[Saved entries]
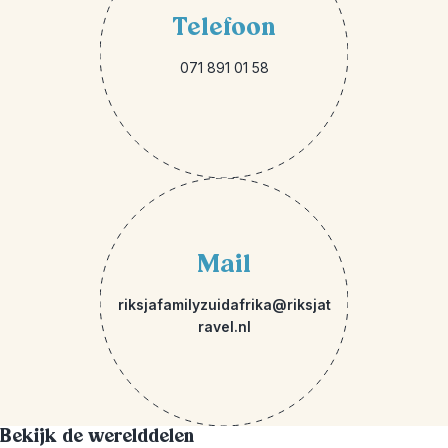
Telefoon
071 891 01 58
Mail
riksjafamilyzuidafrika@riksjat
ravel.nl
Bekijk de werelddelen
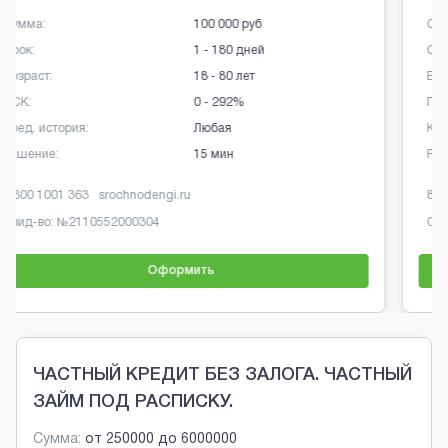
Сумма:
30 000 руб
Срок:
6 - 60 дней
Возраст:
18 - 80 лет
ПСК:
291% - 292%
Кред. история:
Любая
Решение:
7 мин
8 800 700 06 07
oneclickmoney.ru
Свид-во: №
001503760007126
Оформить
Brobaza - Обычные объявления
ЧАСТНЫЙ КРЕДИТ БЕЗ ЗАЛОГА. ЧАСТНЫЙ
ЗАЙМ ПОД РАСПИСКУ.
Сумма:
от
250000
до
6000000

§ **Request**
Could you output the full set of entries exactly, skipping every picture?

§ **Your response**
Telefoon
071 891 01 58
Mail
riksjafamilyzuidafrika@riksjat
ravel.nl
Bekijk de werelddelen
Сумма:
30 000 руб
Срок:
6 - 60 дней
Возраст:
18 - 80 лет
ПСК:
291% - 292%
Кред. история:
Любая
Решение:
7 мин
8 800 700 06 07
oneclickmoney.ru
Свид-во: №
001503760007126
Оформить
Brobaza - Обычные объявления
ЧАСТНЫЙ КРЕДИТ БЕЗ ЗАЛОГА. ЧАСТНЫЙ
ЗАЙМ ПОД РАСПИСКУ.
Сумма:
от
250000
до
6000000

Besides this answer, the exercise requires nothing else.